[[ Records for processing, beginning ]]

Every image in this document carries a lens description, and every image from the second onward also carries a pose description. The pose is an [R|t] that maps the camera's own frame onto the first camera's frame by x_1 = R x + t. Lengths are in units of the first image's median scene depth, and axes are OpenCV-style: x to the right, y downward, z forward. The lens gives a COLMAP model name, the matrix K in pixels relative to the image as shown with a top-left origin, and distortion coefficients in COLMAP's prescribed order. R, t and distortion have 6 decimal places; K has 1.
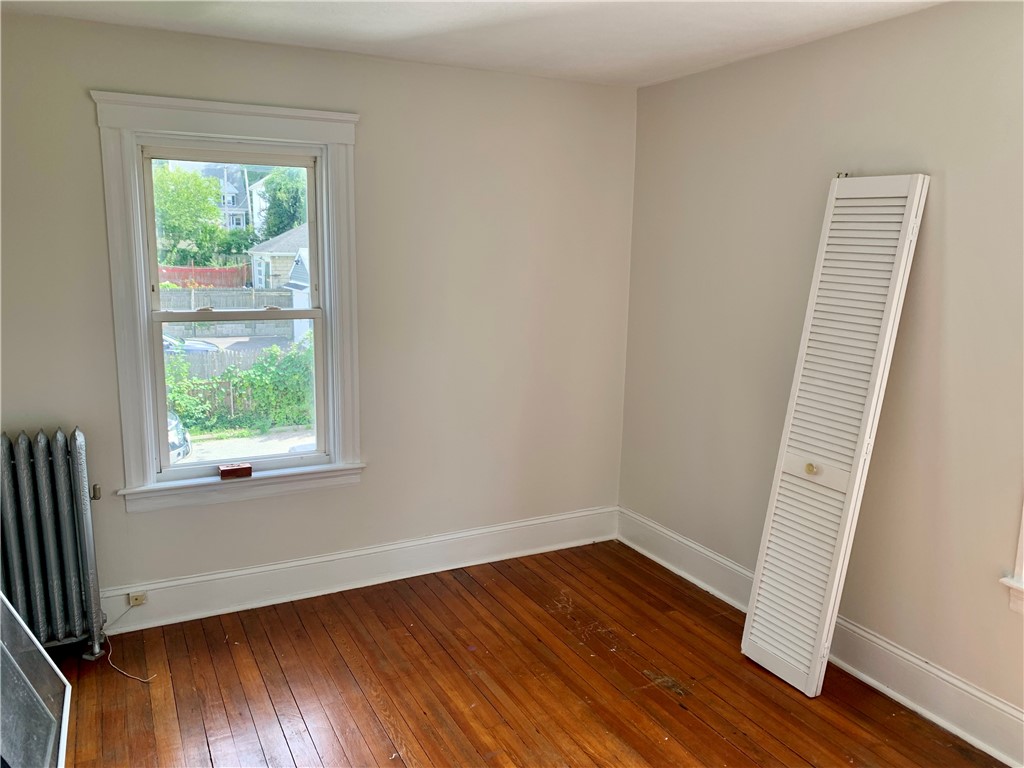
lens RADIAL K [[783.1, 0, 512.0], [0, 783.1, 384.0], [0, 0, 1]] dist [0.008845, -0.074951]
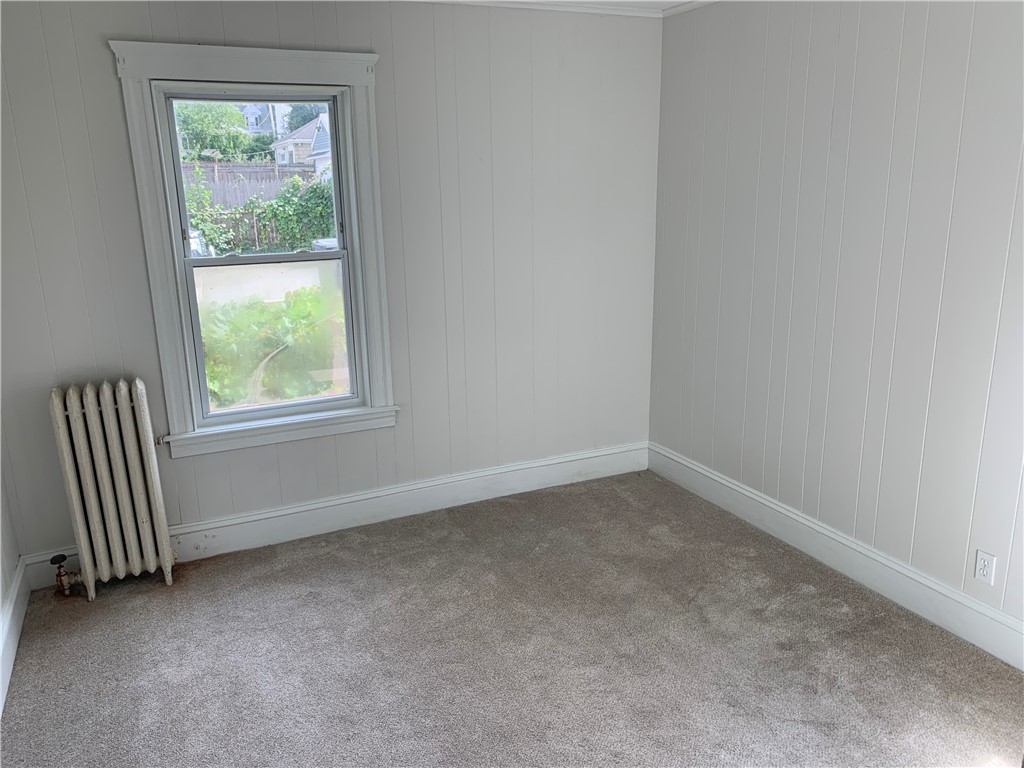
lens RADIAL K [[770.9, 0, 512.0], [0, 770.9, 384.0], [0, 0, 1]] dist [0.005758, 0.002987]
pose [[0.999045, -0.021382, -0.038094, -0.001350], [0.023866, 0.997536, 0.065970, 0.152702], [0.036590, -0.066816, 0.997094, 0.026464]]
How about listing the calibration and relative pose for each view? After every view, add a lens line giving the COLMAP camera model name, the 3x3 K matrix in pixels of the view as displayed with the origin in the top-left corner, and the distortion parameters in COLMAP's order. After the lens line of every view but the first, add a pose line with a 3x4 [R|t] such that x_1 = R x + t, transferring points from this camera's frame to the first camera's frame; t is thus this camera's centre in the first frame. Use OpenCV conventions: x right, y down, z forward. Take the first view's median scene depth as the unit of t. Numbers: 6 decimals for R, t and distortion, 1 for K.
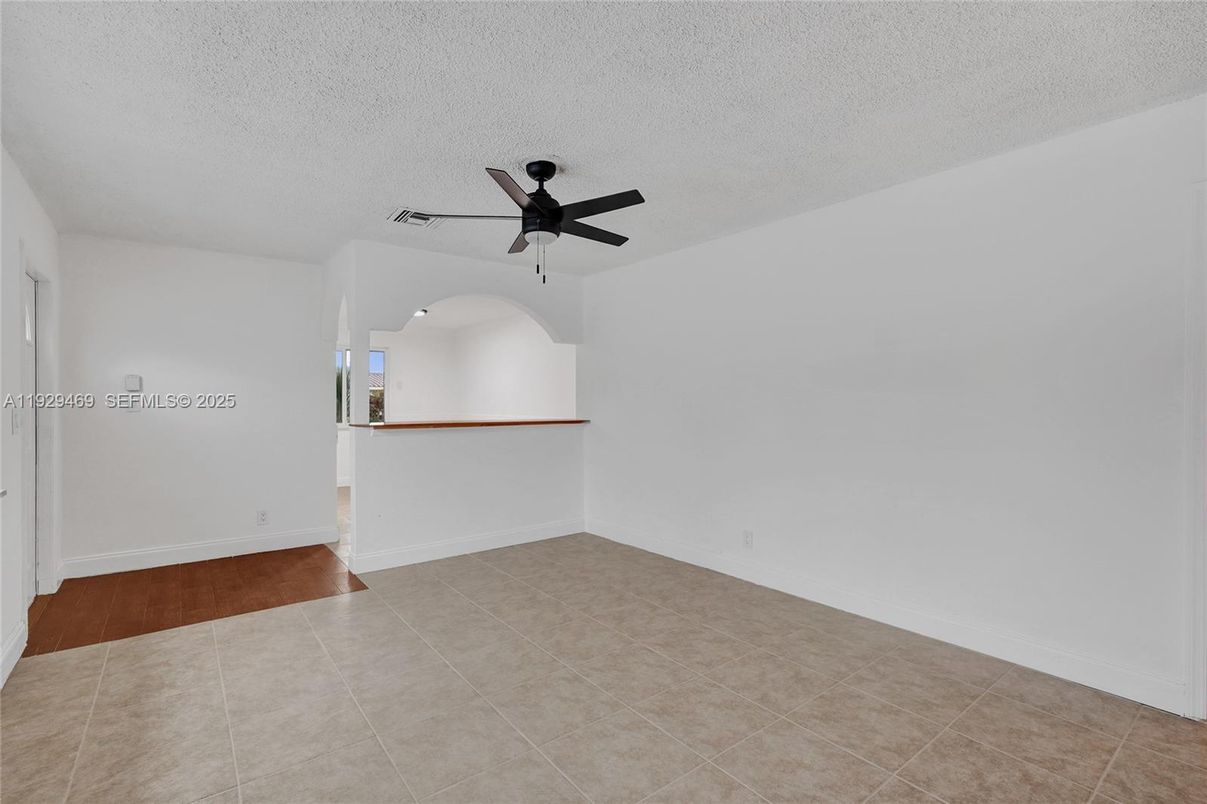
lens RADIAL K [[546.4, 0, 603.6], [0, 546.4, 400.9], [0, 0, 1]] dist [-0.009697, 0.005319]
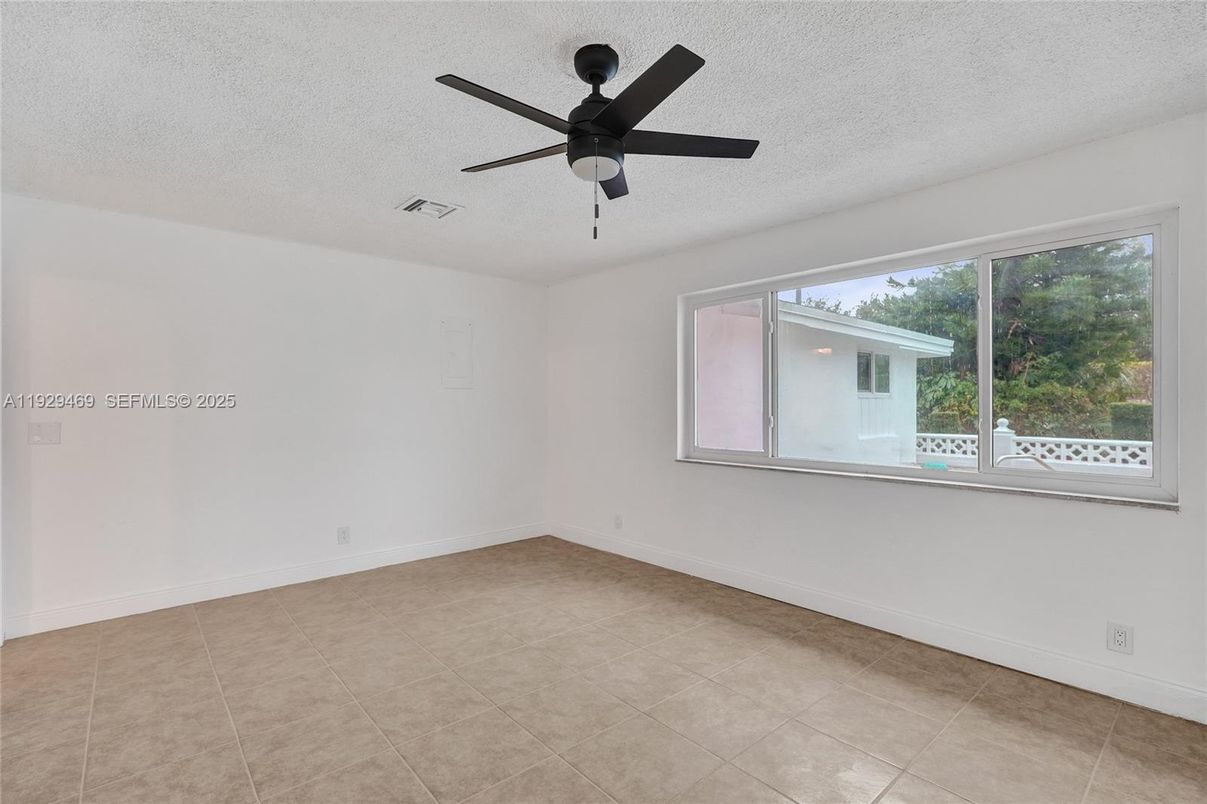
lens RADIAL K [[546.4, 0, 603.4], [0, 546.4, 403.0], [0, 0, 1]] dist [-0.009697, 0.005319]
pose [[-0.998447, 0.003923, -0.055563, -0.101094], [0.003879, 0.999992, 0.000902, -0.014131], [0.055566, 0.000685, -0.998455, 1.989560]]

[[ Records for processing, end ]]

* _Work instructions_
Reproduce every line of text in the rows above without changing a single character, and leave the pictures out.

* _Answer to this problem_
Every image in this document carries a lens description, and every image from the second onward also carries a pose description. The pose is an [R|t] that maps the camera's own frame onto the first camera's frame by x_1 = R x + t. Lengths are in units of the first image's median scene depth, and axes are OpenCV-style: x to the right, y downward, z forward. The lens gives a COLMAP model name, the matrix K in pixels relative to the image as shown with a top-left origin, and distortion coefficients in COLMAP's prescribed order. R, t and distortion have 6 decimal places; K has 1.
lens RADIAL K [[783.1, 0, 512.0], [0, 783.1, 384.0], [0, 0, 1]] dist [0.008845, -0.074951]
lens RADIAL K [[770.9, 0, 512.0], [0, 770.9, 384.0], [0, 0, 1]] dist [0.005758, 0.002987]
pose [[0.999045, -0.021382, -0.038094, -0.001350], [0.023866, 0.997536, 0.065970, 0.152702], [0.036590, -0.066816, 0.997094, 0.026464]]
How about listing the calibration and relative pose for each view? After every view, add a lens line giving the COLMAP camera model name, the 3x3 K matrix in pixels of the view as displayed with the origin in the top-left corner, and the distortion parameters in COLMAP's order. After the lens line of every view but the first, add a pose line with a 3x4 [R|t] such that x_1 = R x + t, transferring points from this camera's frame to the first camera's frame; t is thus this camera's centre in the first frame. Use OpenCV conventions: x right, y down, z forward. Take the first view's median scene depth as the unit of t. Numbers: 6 decimals for R, t and distortion, 1 for K.
lens RADIAL K [[546.4, 0, 603.6], [0, 546.4, 400.9], [0, 0, 1]] dist [-0.009697, 0.005319]
lens RADIAL K [[546.4, 0, 603.4], [0, 546.4, 403.0], [0, 0, 1]] dist [-0.009697, 0.005319]
pose [[-0.998447, 0.003923, -0.055563, -0.101094], [0.003879, 0.999992, 0.000902, -0.014131], [0.055566, 0.000685, -0.998455, 1.989560]]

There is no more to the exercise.